Here is the statement in full: With respect to Alpinestars’ “Statement regarding press coverage of Patent Challenge,” and for the sake of clarity, Dainese deems it necessary to reply to the following claim:
“In Germany, Dainese did make a direct request to certain retailers, that they cease and desist from offering for sale the Alpinestars Tech-Air Street system, however, no legal action has been taken against Alpinestars.”
In fact:
  • In October 2015, the Court of Munich released two autonomous preliminary injunctions against a German Alpinestars dealer, confirming that the Alpinestars Tech-Air system infringes two Dainese patents in Europe.
  • Dainese has also recently filed, before a German Court, an additional lawsuit against Alpinestars, seeking compensatory damages for infringement of Dainese’s patents and the halting of commercialization of the Tech-Air system in Germany.
In addition, Dainese would like to clarify that:
  • Dainese has never received a cease-and-desist letter from Alpinestars.
  • Dainese has filed a lawsuit against Alpinestars before an Italian court, seeking compensatory damages for infringement of Dainese’s patents, as well as an urgent preliminary injunction for halting the commercialization of the Tech-Air system in Italy.
  • Dainese’s patents have been released by the European Patent Office following a long verification procedure, and are therefore registered and fully valid.
At this time, Dainese will not comment further on the merit of those lawsuits, instead preferring to discuss them in the appropriate venues.
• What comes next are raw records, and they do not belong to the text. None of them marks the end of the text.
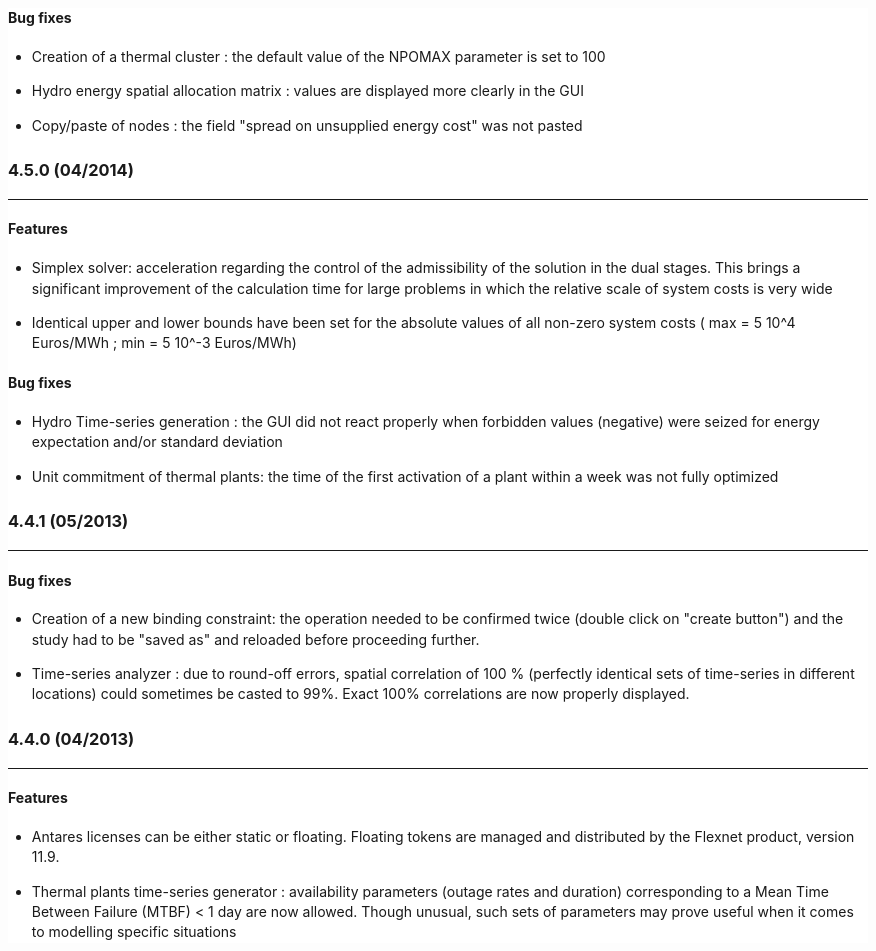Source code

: #### Bug fixes

- Creation of a thermal cluster : the default value of the NPOMAX parameter is set to 100


- Hydro energy spatial allocation matrix : values are displayed more clearly in the GUI


- Copy/paste of nodes : the field "spread on unsupplied energy cost" was not pasted

### 4.5.0 (04/2014)
----------------

#### Features

- Simplex solver: acceleration regarding the control of the admissibility of the solution
  in the dual stages. This brings a significant improvement of the calculation time for
  large problems in which the relative scale of system costs is very wide


- Identical upper and lower bounds have been set for the absolute values of all
  non-zero system costs ( max = 5 10^4 Euros/MWh ; min = 5 10^-3 Euros/MWh)

#### Bug fixes

- Hydro Time-series generation : the GUI did not react properly when forbidden
  values (negative) were seized for energy expectation and/or standard deviation


- Unit commitment of thermal plants: the time of the first activation of a plant
  within a week was not fully optimized

### 4.4.1 (05/2013)
----------------

#### Bug fixes

- Creation of a new binding constraint: the operation needed to be confirmed twice
  (double click on "create button") and the study had to be "saved as" and reloaded before
  proceeding further.

- Time-series analyzer : due to round-off errors, spatial correlation of 100 %
  (perfectly identical sets of time-series in different locations) could sometimes
  be casted to 99%. Exact 100% correlations are now properly displayed.

### 4.4.0 (04/2013)
----------------

#### Features

- Antares licenses can be either static or floating. Floating tokens are managed and
  distributed by the Flexnet product, version 11.9.

- Thermal plants time-series generator : availability parameters (outage rates and duration)
  corresponding to a Mean Time Between Failure (MTBF) < 1 day are now allowed. Though unusual,
  such sets of parameters may prove useful when it comes to modelling specific situations
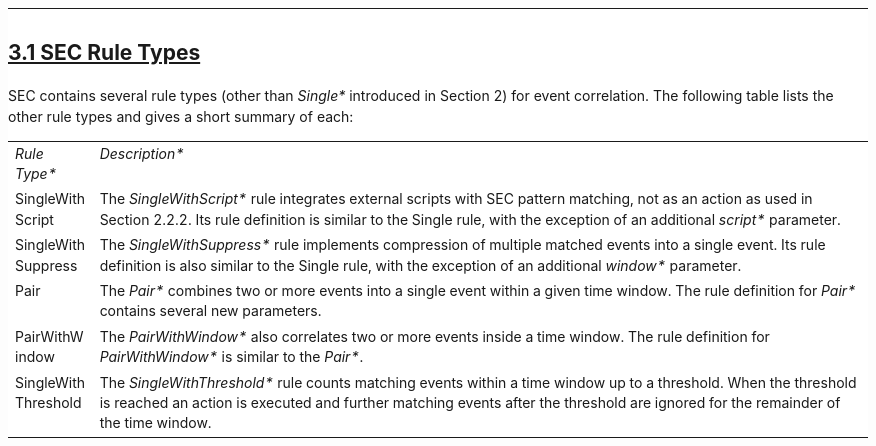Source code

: * * *

## [3.1 SEC Rule Types]()

SEC contains several rule types (other than <span class="emphasis"><i class="EMPHASIS">Single*</i></span> introduced in Section 2) for event correlation. The
following table lists the other rule types and gives a short summary of each:

<div class="INFORMALTABLE">
<table border="0" class="CALSTABLE">
<tbody>
<tr>
<td align="LEFT" valign="TOP"><span class="emphasis"><i class="EMPHASIS">Rule
Type*</i></span></td>
<td align="LEFT" valign="TOP"><span class="emphasis"><i class="EMPHASIS">Description*</i></span></td>
</tr>

<tr>
<td align="LEFT" valign="TOP">SingleWithScript</td>
<td align="LEFT" valign="TOP">The <span class="emphasis"><i class="EMPHASIS">SingleWithScript*</i></span> rule integrates external scripts with SEC
pattern matching, not as an action as used in Section 2.2.2. Its rule definition is
similar to the Single rule, with the exception of an additional <span class="emphasis"><i class="EMPHASIS">script*</i></span> parameter.</td>
</tr>

<tr>
<td align="LEFT" valign="TOP">SingleWithSuppress</td>
<td align="LEFT" valign="TOP">The <span class="emphasis"><i class="EMPHASIS">SingleWithSuppress*</i></span> rule implements compression of multiple
matched events into a single event. Its rule definition is also similar to the Single
rule, with the exception of an additional <span class="emphasis"><i class="EMPHASIS">window*</i></span> parameter.</td>
</tr>

<tr>
<td align="LEFT" valign="TOP">Pair</td>
<td align="LEFT" valign="TOP">The <span class="emphasis"><i class="EMPHASIS">Pair*</i></span> combines two or more events into a single event within a
given time window. The rule definition for <span class="emphasis"><i class="EMPHASIS">Pair*</i></span> contains several new parameters.</td>
</tr>

<tr>
<td align="LEFT" valign="TOP">PairWithWindow</td>
<td align="LEFT" valign="TOP">The <span class="emphasis"><i class="EMPHASIS">PairWithWindow*</i></span> also correlates two or more events inside a
time window. The rule definition for <span class="emphasis"><i class="EMPHASIS">PairWithWindow*</i></span> is similar to the <span class="emphasis"><i class="EMPHASIS">Pair*</i></span>.</td>
</tr>

<tr>
<td align="LEFT" valign="TOP">SingleWithThreshold</td>
<td align="LEFT" valign="TOP">The <span class="emphasis"><i class="EMPHASIS">SingleWithThreshold*</i></span> rule counts matching events within a time
window up to a threshold. When the threshold is reached an action is executed and further
matching events after the threshold are ignored for the remainder of the time
window.</td>
</tr>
Advocating and delivering safety to people exposed to traumatic injuries in dynamic sports has been the mission of Dainese since Lino Dainese founded the company in 1972. From the very first day, Dainese has been the innovator for protection in active sports, with major industry firsts including the back protector for motorcycle riding, skiing, mountain biking and equestrian use, as well as the D-air® airbag system, which Mr. Dainese conceived in 1995.
  • Dainese owns 26 patents on the D-air technology and has made extensive investments in the research, invention, development, manufacture and marketing of the first and most innovative airbag-protection platform for motorcyclists: the D-air systems for racetrack and road use.
  • In 2015, D-air for racetrack use became an open platform, as D-air Armor was integrated into the products of other motorcycle-garment manufacturers, enabling more riders to take advantage of the safety provided by the Dainese D-air system.
  • The D-air platform has also been used to develop D-air Ski, an innovative airbag system for use in skiing, as well as airbag systems for use in the automotive field.
The lawsuit is huge for both companies, and the winner will effectively own a monopoly on airbag technology.